Chile president promises renewed reform push as popularity slides

Chilean President Michelle Bachelet has pledged to push ahead with policies to reform education, step up union rights and stimulate the economy in an attempt to re-engage an increasingly disillusioned public.

The center-left leader, who began her second term in March 2014, called a meeting of her coalition party leaders on Monday evening to discuss priorities for the next stage of her administration.

"We have decided on a very clear roadmap of our project priorities during this and next year," Bachelet said to reporters after the meeting.

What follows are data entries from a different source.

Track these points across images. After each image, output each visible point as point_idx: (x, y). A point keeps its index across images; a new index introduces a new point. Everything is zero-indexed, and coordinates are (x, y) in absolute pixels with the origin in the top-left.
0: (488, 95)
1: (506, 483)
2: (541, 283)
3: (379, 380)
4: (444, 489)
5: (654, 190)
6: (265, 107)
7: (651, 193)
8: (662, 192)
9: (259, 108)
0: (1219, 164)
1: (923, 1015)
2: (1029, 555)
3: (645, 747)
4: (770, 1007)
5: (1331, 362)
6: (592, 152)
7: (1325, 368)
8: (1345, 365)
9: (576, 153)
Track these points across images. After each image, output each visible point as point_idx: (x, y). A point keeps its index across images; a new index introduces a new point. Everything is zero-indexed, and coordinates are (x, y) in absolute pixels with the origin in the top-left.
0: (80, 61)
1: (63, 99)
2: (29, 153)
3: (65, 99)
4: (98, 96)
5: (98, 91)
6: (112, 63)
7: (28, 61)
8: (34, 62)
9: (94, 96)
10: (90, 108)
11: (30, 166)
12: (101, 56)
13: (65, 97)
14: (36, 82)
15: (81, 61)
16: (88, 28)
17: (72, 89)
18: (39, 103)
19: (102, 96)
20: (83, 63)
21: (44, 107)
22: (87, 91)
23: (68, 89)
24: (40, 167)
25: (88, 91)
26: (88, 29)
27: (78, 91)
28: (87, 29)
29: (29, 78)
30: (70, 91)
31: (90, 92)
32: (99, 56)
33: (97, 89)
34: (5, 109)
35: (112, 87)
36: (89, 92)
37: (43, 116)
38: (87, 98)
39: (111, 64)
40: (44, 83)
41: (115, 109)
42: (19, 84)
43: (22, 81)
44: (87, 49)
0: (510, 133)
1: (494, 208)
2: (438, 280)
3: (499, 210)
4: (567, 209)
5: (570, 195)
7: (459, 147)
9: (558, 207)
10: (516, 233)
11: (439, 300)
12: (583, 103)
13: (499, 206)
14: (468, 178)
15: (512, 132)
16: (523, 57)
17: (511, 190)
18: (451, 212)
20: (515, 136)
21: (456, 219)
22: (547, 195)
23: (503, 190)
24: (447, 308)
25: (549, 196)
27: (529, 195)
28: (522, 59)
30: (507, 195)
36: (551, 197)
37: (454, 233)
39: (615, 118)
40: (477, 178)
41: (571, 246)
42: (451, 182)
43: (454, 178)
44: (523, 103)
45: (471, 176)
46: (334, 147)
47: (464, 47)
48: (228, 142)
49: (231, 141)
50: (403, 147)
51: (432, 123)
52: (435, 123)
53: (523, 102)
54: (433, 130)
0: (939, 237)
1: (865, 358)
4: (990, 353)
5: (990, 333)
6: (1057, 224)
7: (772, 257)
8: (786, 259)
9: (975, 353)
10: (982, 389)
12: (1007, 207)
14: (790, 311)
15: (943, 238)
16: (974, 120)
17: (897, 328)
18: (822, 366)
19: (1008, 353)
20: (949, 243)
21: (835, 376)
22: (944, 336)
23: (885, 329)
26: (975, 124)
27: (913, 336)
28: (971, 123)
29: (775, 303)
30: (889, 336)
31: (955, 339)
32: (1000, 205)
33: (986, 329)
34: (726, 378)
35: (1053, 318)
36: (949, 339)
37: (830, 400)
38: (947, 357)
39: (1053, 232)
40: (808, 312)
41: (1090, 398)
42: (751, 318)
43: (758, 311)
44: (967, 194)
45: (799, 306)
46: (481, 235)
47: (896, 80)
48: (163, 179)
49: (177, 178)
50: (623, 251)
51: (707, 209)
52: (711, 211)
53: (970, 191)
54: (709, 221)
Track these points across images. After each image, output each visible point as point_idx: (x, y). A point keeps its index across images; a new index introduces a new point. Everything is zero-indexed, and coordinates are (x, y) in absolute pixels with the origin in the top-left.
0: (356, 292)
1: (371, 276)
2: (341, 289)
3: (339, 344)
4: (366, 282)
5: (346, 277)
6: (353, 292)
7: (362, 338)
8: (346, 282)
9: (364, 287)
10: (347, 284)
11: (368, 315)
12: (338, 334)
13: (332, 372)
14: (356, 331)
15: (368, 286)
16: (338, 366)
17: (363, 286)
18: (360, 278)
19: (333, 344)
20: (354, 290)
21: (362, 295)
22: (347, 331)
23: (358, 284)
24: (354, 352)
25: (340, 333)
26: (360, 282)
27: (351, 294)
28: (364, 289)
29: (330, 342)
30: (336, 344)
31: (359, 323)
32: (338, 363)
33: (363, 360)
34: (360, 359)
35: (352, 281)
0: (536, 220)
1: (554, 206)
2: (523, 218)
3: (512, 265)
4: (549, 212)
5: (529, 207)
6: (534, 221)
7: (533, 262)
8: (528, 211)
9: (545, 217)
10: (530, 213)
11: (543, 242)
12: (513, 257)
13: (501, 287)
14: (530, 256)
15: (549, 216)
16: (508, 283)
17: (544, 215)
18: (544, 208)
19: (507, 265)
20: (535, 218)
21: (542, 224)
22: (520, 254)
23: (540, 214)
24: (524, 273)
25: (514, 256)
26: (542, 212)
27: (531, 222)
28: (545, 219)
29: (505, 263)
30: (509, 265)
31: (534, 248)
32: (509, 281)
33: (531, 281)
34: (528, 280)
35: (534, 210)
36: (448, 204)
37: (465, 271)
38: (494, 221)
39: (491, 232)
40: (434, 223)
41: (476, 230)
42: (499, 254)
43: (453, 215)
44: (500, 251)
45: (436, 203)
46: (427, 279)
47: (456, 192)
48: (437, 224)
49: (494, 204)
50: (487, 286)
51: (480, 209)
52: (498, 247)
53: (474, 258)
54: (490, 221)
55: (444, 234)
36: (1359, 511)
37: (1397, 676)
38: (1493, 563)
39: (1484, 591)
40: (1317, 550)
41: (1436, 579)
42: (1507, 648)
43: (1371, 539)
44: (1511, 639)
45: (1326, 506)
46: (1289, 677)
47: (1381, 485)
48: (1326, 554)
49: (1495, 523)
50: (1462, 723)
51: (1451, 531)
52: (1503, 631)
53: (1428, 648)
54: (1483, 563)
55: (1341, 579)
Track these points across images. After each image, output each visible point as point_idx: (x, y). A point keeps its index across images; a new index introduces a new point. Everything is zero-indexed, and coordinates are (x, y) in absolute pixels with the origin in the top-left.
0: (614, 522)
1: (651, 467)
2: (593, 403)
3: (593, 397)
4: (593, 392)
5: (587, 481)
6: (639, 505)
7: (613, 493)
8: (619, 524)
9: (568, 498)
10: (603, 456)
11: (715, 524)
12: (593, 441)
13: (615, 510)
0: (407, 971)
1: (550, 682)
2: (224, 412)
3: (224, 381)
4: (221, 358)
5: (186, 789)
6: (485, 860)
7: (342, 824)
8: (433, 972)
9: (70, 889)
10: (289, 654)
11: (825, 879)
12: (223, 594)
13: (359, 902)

Bachelet, who also led Chile between 2006 and 2010, has seen her former sky-high approval ratings plummet in recent months, dragged down by a slowing economy, money-in-politics scandals, and disillusionment with the pace of promised reforms.

As the slowdown, sparked by a fall in mining investment in the top copper exporter, has eaten into fiscal resources, she has sought to manage expectations.

But the government was still seeking to fulfill its promises and "integrate the current demands of citizens," she said on Monday.

Among key plans, the government wants to make university access free beginning next year, but with economic returns looking shaky only 50 percent of students will now benefit.

It will continue to push forward with labor reform that would strengthen unions, while the process to change the country's dictatorship-era constitution will begin in September, Bachelet said.

She also announced the creation of an infrastructure fund to help get construction going and promised talks to simplify last year's tax reform, which business leaders have criticized for being unclear and crimping investment.